Moreover, although the laminated polarizing plate provided with the liquid crystal film containing the liquid crystal compound with homogeneous alignment obtained by the comparative example 5 was recognized as the external light reflection preventing effect at the time of front observation, The difference was considerably recognized, and it was confirmed that the tint change in the oblique direction was strong blue.
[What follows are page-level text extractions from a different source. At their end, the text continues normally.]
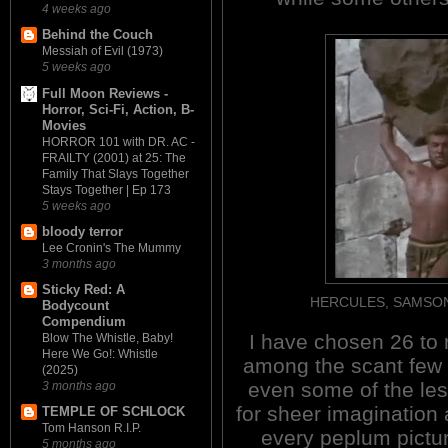
4 weeks ago
Behind the Couch
Messiah of Evil (1973)
5 weeks ago
Full Moon Reviews -
Horror, Sci-Fi, Action, B-
Movies
HORROR 101 with DR. AC -
FRAILTY (2001) at 25: The
Family That Slays Together
Stays Together | Ep 173
5 weeks ago
bloody terror
Lee Cronin's The Mummy
3 months ago
Sticky Red: A
HERCULES, SAMSON & 
Bodycount
Compendium
I have chosen 26 to re
Blow The Whistle, Baby!
Here We Go!: Whistle
among the scant few t
(2025)
even some of the les
3 months ago
for sheer imagination 
TEMPLE OF SCHLOCK
Tom Hanson R.I.P.
every peplum pictur
5 months ago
Moreover, although the laminated polarizing plate provided with the optical film obtained by Comparative Examples 1 to 3 is equivalent to Examples 1 to 3 in the antireflection effect, the order parameter ratio of the dichroic dye is low. Was confirmed to be lower than those of Examples 1 to 3.

Claims (8)

The birefringence Δn is a phase difference plate having a “negative dispersion” characteristic that increases as the measurement wavelength increases in at least a part of the wavelength region of the visible light region,
The retardation plate comprises a polymerizable liquid crystal composition containing a liquid crystal compound and a dichroic dye, and the liquid crystal compound is nematic hybrid aligned,
A retardation plate represented by the following formula (1), wherein the order parameter (S) of the dichroic dye in the retardation plate is in the range of 1.0 ≧ S ≧ 0.5.
S = (DR-1) / (DR + 2) (1)
(In the formula (1), DR represents the following formula (2):
(In the formula (2), λ represents the wavelength (nm) of light in vacuum,
Ae (λ) represents a polarization absorption spectrum parallel to the slow axis in the retardation plate,
Ao (λ) represents a polarization absorption spectrum perpendicular to the slow axis in the retardation plate,
Ae0 (λ) represents a polarization absorption spectrum parallel to the slow axis in the retardation plate excluding the dichroic dye,
Ao0 (λ) represents a polarization absorption spectrum perpendicular to the slow axis in the retardation plate excluding the dichroic dye. The dichroic ratio of the dichroic dye represented by )   The retardation plate according to claim 1, wherein the dichroic dye is a rod-like molecule, and a molecular length in a major axis direction is 2 to 10 nm.   The phase difference plate according to claim 1 or 2, wherein a content of the dichroic dye is 0.03 to 0.8 parts by weight with respect to 100 parts by weight of the polymerizable liquid crystal composition.   The phase difference plate as described in any one of Claims 1-3 whose maximum absorption wavelength of the said dichroic dye is 380-780 nm.   The phase difference plate as described in any one of Claims 1-4 whose order parameter ratio of the said dichroic dye is 0.7-1.2.   The laminated polarizing plate provided with the phase difference plate as described in any one of Claims 1-5, and a polarizer.   The display apparatus provided with the phase difference plate as described in any one of Claims 1-5.   The display device according to claim 7, wherein the maximum absorption wavelength of the dichroic dye contained in the retardation plate is different from the maximum wavelength of the emission spectrum of the display device.